The conflict has not only disrupted shipping along key oil export routes — including the critical Strait of Hormuz — but also upended flight operations and pricing on some of the busiest global air links. 

That has contributed to higher ticket prices on certain long-haul routes and sparked concerns across the travel sector about a broader slump in demand that could leave planes parked if pressures persist. 

Regional carriers respond 

The trend is spreading beyond Europe and the Asia-Pacific region, with Air India Group announcing a phased expansion of fuel surcharges across its domestic and international network. The airline said the move was necessitated by a sharp escalation in aviation turbine fuel, or ATF, prices linked to supply disruptions associated with the geopolitical situation in the Gulf region. 

“Since early March 2026, ATF, which accounts for nearly 40 percent of an airline’s operating costs, has seen significant price escalation due to supply interruptions,” the airline said in a statement.

Stored data:
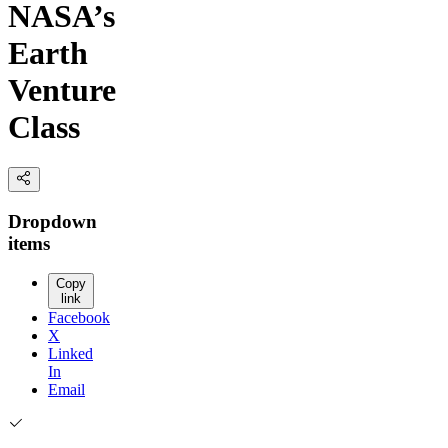
NASA’s
Earth
Venture
Class
Dropdown
items
Copy
link
Facebook
X
Linked
In
Email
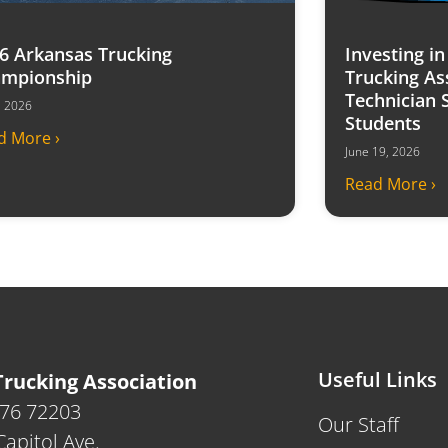
6 Arkansas Trucking
Investing i
mpionship
Trucking As
Technician 
7, 2026
Students
d More ›
June 19, 2026
Read More ›
Useful Links
rucking Association
476 72203
Our Staff
apitol Ave.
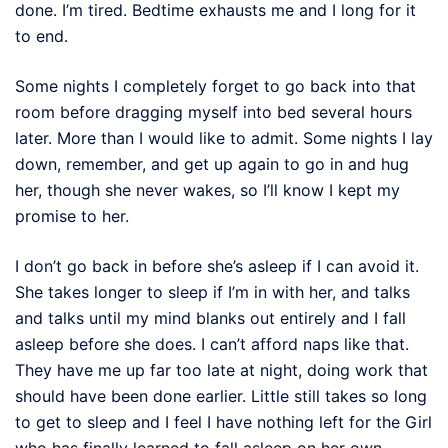
done. I’m tired. Bedtime exhausts me and I long for it
to end.
Some nights I completely forget to go back into that
room before dragging myself into bed several hours
later. More than I would like to admit. Some nights I lay
down, remember, and get up again to go in and hug
her, though she never wakes, so I’ll know I kept my
promise to her.
I don’t go back in before she’s asleep if I can avoid it.
She takes longer to sleep if I’m in with her, and talks
and talks until my mind blanks out entirely and I fall
asleep before she does. I can’t afford naps like that.
They have me up far too late at night, doing work that
should have been done earlier. Little still takes so long
to get to sleep and I feel I have nothing left for the Girl
who has finally learned to fall asleep on her own.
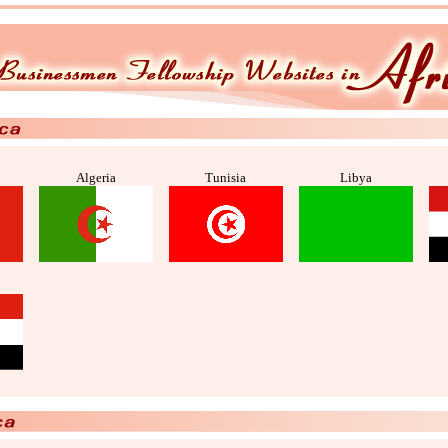
Algeria
Tunisia
Libya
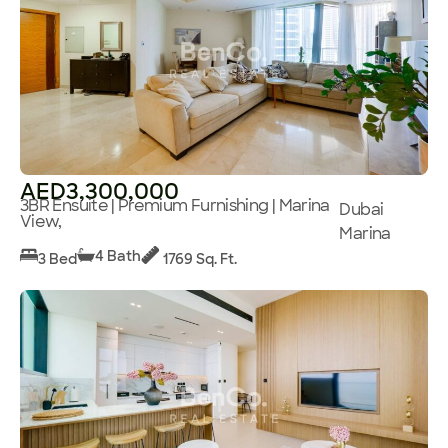
AED3,300,000
3BR Ensuite | Premium Furnishing | Marina
Dubai
View,
Marina
4 Bath
3 Bed
1769 Sq. Ft.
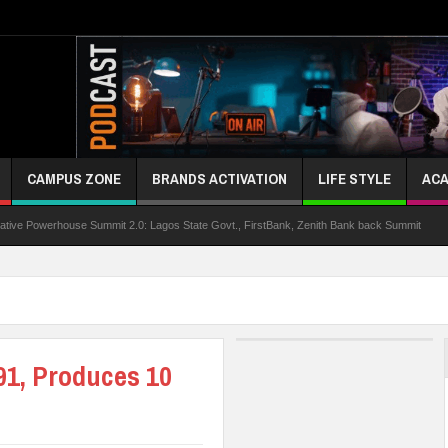
CAMPUS ZONE
BRANDS ACTIVATION
LIFE STYLE
ACA
rhouse Summit 2.0: Lagos State Govt., FirstBank, Zenith Bank back Summit
Niger
91, Produces 10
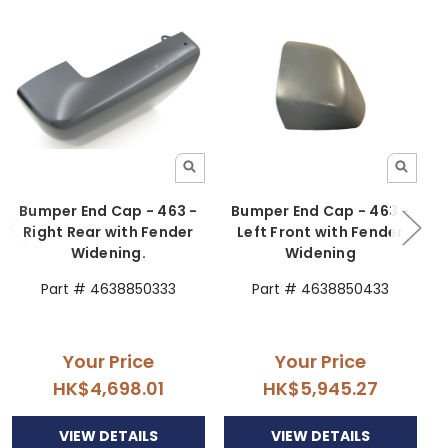
Bumper End Cap - 463 -
Bumper End Cap - 463 -
Right Rear with Fender
Left Front with Fender
Widening.
Widening
Part # 4638850333
Part # 4638850433
Your Price
Your Price
HK$4,698.01
HK$5,945.27
VIEW DETAILS
VIEW DETAILS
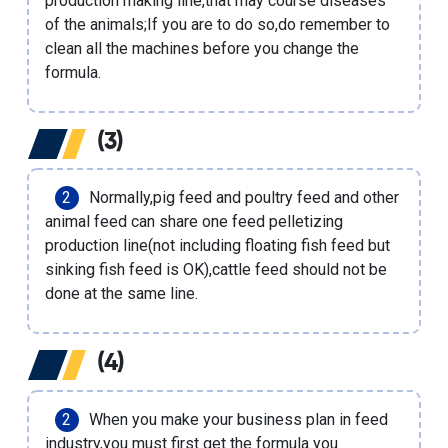
production making line
,that may course diseases
of the animals;If you are to do so,do remember to
clean all the machines before you change the
formula.
(3)
Normally,
pig feed
and poultry feed and other
animal feed can share one
feed pelletizing
production line
(not including
floating fish feed
but
sinking fish feed
is OK),cattle feed should not be
done at the same line.
(4)
When you make your business plan in feed
industry,you must first get the formula you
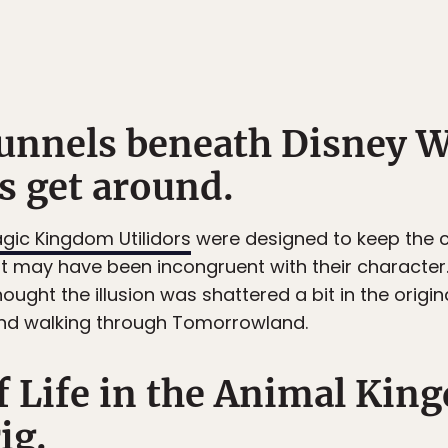
tunnels beneath Disney W
s get around.
gic Kingdom Utilidors
were designed to keep the c
at may have been incongruent with their characte
ought the illusion was shattered a bit in the orig
and walking through Tomorrowland.
of Life in the Animal Ki
ig.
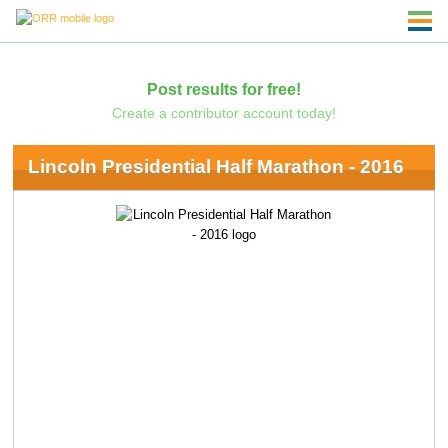
Post results for free!
Create a contributor account today!
Lincoln Presidential Half Marathon - 2016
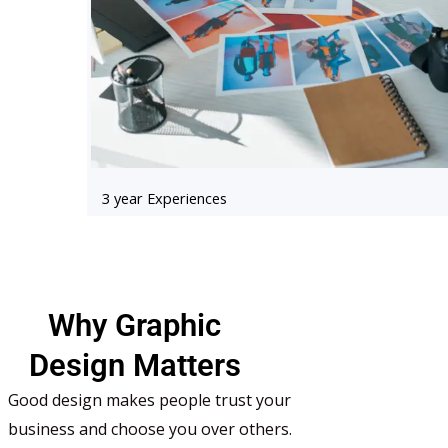
3 year Experiences
Why Graphic
Design Matters
Good design makes people trust your
business and choose you over others.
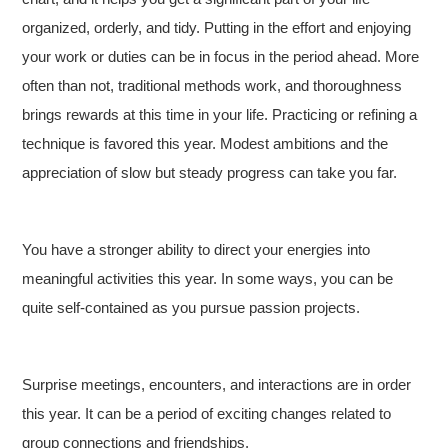
organized, orderly, and tidy. Putting in the effort and enjoying
your work or duties can be in focus in the period ahead. More
often than not, traditional methods work, and thoroughness
brings rewards at this time in your life. Practicing or refining a
technique is favored this year. Modest ambitions and the
appreciation of slow but steady progress can take you far.
You have a stronger ability to direct your energies into
meaningful activities this year. In some ways, you can be
quite self-contained as you pursue passion projects.
Surprise meetings, encounters, and interactions are in order
this year. It can be a period of exciting changes related to
group connections and friendships.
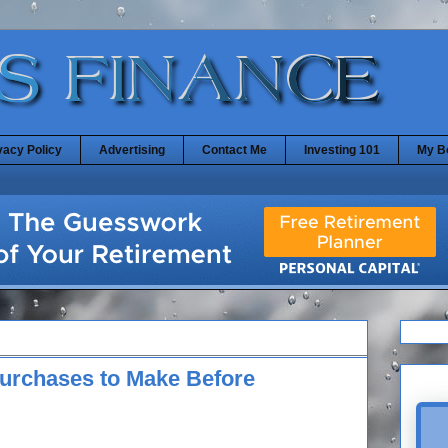
vacy Policy
Advertising
Contact Me
Investing 101
My B
 Purchases to Make Before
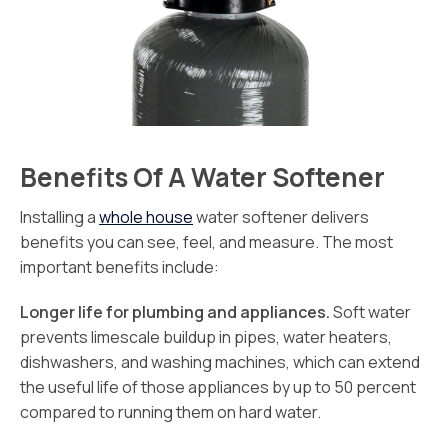
Benefits Of A Water Softener
Installing a
whole house
water softener delivers
benefits you can see, feel, and measure. The most
important benefits include:
Longer life for plumbing and appliances.
Soft water
prevents limescale buildup in pipes, water heaters,
dishwashers, and washing machines, which can extend
the useful life of those appliances by up to 50 percent
compared to running them on hard water.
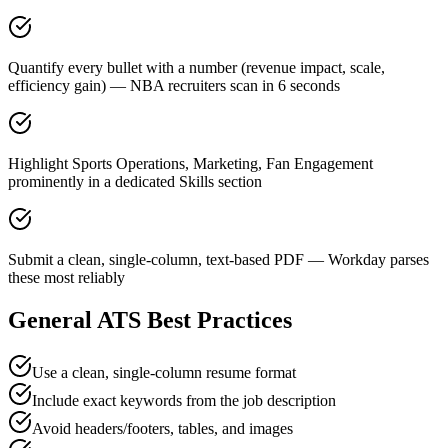
Quantify every bullet with a number (revenue impact, scale,
efficiency gain) — NBA recruiters scan in 6 seconds
Highlight Sports Operations, Marketing, Fan Engagement
prominently in a dedicated Skills section
Submit a clean, single-column, text-based PDF — Workday parses
these most reliably
General ATS Best Practices
Use a clean, single-column resume format
Include exact keywords from the job description
Avoid headers/footers, tables, and images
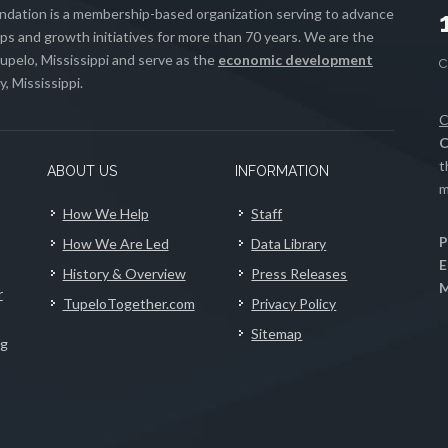
ation is a membership-based organization serving to advance
s and growth initiatives for more than 70 years. We are the
upelo, Mississippi and serve as the
economic development
, Mississippi.
C
C
t
ABOUT US
INFORMATION
m
How We Help
Staff
P
How We Are Led
Data Library
E
History & Overview
Press Releases
M
r
TupeloTogether.com
Privacy Policy
Sitemap
ng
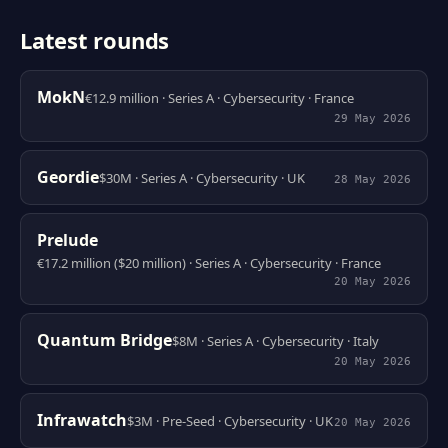
Latest rounds
MokN
€12.9 million · Series A · Cybersecurity · France
29 May 2026
Geordie
$30M · Series A · Cybersecurity · UK
28 May 2026
Prelude
€17.2 million ($20 million) · Series A · Cybersecurity · France
20 May 2026
Quantum Bridge
$8M · Series A · Cybersecurity · Italy
20 May 2026
Infrawatch
$3M · Pre-Seed · Cybersecurity · UK
20 May 2026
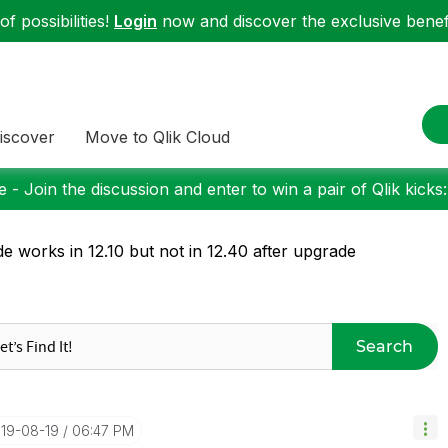
f possibilities!
Login
now and discover the exclusive benefi
iscover
Move to Qlik Cloud
 - Join the discussion and enter to win a pair of Qlik kicks
e works in 12.10 but not in 12.40 after upgrade
Search
019-08-19
06:47 PM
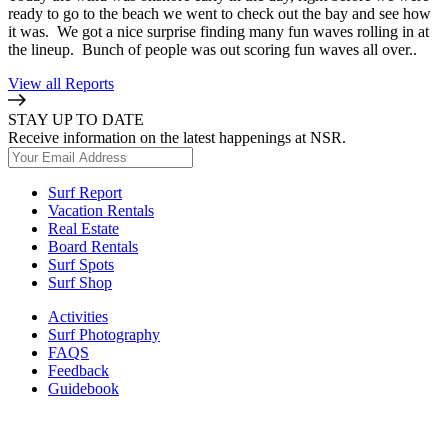
ready to go to the beach we went to check out the bay and see how
it was. We got a nice surprise finding many fun waves rolling in at
the lineup. Bunch of people was out scoring fun waves all over..
View all Reports
STAY UP TO DATE
Receive information on the latest happenings at NSR.
Surf Report
Vacation Rentals
Real Estate
Board Rentals
Surf Spots
Surf Shop
Activities
Surf Photography
FAQS
Feedback
Guidebook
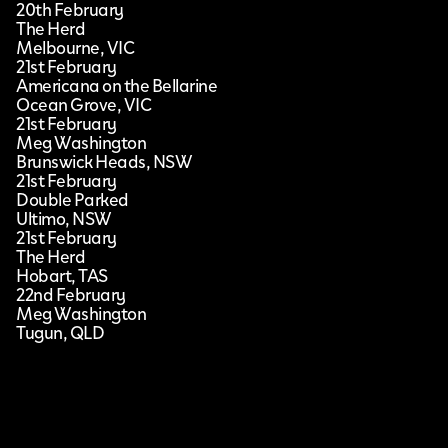
20th February
The Herd
Melbourne, VIC
21st February
Americana on the Bellarine
Ocean Grove, VIC
21st February
Meg Washington
Brunswick Heads, NSW
21st February
Double Parked
Ultimo, NSW
21st February
The Herd
Hobart, TAS
22nd February
Meg Washington
Tugun, QLD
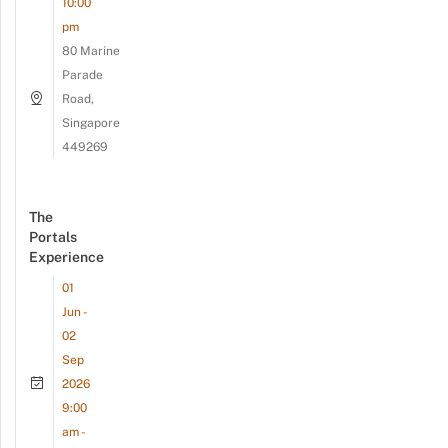
10:00
pm
80 Marine
Parade
Road,
Singapore
449269
The
Portals
Experience
01
Jun -
02
Sep
2026
9:00
am -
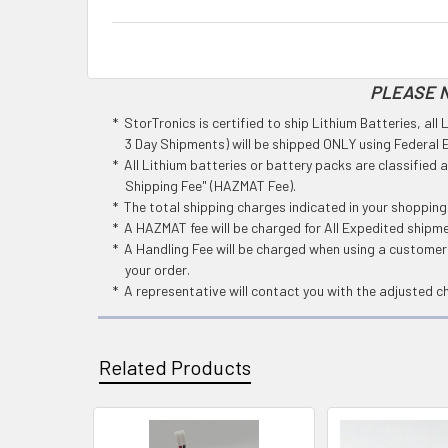
PLEASE N
* StorTronics is certified to ship Lithium Batteries, al
3 Day Shipments) will be shipped ONLY using Federal Ex
* All Lithium batteries or battery packs are classified
Shipping Fee" (HAZMAT Fee).
* The total shipping charges indicated in your shoppin
* A HAZMAT fee will be charged for All Expedited shipm
* A Handling Fee will be charged when using a customers
your order.
* A representative will contact you with the adjusted c
Related Products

Directions for this task: Transcribe the part of the text on airline fuel costs from "Regional carriers respond" to "the Gulf region.". Rely only on the text about the conflict's effect on air travel and fuel costs.

Exercise solution:
Regional carriers respond 

The trend is spreading beyond Europe and the Asia-Pacific region, with Air India Group announcing a phased expansion of fuel surcharges across its domestic and international network. The airline said the move was necessitated by a sharp escalation in aviation turbine fuel, or ATF, prices linked to supply disruptions associated with the geopolitical situation in the Gulf region.